Potential clarity on stablecoin regulations: Trump’s administration is expected to bring clearer regulations for stablecoins, addressing how these digital assets can be issued, used, and integrated into the financial system. Stablecoins, pegged to fiat currencies like the U.S. dollar, have gained immense popularity, but regulatory ambiguity has limited their potential in the U.S. market. With Trump’s support, lawmakers could pass laws defining stablecoins’ legal framework, helping issuers expand more confidently.
Pathway for DeFi projects to thrive in the U.S.: Decentralized finance (DeFi) platforms have largely operated outside the U.S. due to fears of regulatory scrutiny. Trump’s administration should establish clearer frameworks that allow DeFi projects to operate more freely within the country. This would allow innovative platforms, which offer services like lending, borrowing, and trading without traditional intermediaries, to contribute to the U.S. economy. Clear guidelines would also protect users by ensuring that these platforms meet certain standards, balancing innovation with consumer protection.
Industry support for crypto-friendly banking reforms: Trump has expressed interest in financial reforms that support innovation, potentially benefiting crypto-related banking activities. Currently, many digital asset businesses face difficulties accessing traditional banking services due to compliance concerns. Increased bank cooperation would make it easier for these businesses to offer services to mainstream customers. This shift could also spur the growth of financial products that integrate digital assets, bridging the gap between traditional finance and the digital asset world.

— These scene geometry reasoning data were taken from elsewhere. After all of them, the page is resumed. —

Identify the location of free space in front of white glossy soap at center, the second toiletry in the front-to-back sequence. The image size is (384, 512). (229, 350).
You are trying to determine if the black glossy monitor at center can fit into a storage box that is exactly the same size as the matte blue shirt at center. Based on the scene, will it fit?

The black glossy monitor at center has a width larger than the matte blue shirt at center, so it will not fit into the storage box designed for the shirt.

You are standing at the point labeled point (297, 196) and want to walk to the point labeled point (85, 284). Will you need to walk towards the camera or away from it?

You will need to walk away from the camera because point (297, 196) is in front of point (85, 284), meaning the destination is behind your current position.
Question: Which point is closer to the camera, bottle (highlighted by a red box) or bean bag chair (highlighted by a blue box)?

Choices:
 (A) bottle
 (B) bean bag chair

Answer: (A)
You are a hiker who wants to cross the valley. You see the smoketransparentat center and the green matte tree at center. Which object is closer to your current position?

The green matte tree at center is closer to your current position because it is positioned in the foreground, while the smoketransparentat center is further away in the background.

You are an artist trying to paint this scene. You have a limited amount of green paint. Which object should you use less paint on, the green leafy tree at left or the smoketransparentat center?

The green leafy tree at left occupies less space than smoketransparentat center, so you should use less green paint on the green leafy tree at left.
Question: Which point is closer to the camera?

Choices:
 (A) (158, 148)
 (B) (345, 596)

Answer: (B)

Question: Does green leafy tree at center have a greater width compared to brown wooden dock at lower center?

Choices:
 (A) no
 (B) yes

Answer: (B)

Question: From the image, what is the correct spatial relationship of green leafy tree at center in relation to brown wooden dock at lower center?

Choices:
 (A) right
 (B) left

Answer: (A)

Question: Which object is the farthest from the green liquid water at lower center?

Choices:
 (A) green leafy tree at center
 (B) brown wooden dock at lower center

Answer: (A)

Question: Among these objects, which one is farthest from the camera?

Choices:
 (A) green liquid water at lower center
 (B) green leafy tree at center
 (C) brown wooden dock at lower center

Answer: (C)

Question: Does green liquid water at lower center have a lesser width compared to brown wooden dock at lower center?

Stronger protections for consumers: While Trump’s approach is likely to promote innovation, his administration is also expected to put forth regulations that protect consumers in the digital asset space. This balance could include requirements for transparency, fraud prevention, and investor education, ensuring safer participation for retail investors. Protection-oriented regulations aim to prevent scams and enhance trust in the industry without imposing overly restrictive rules. These measures would help create a more consumer-friendly environment, promoting sustained growth.
As the capabilities needed to elevate portfolio and risk management in digital assets continue to evolve, I hope that the positive momentum in the digital asset markets surrounding the 2024 election becomes a turning point, further supercharged when the new administration takes office. I am optimistic that meaningful reforms will emerge, solidifying the framework that our maturing industry has been calling for to support ongoing adoption and expanded investment opportunities.
Investing in cryptocurrency involves risks, including volatility and potential loss of capital; any projections mentioned reflect the author's views and are not guarantees of future performance.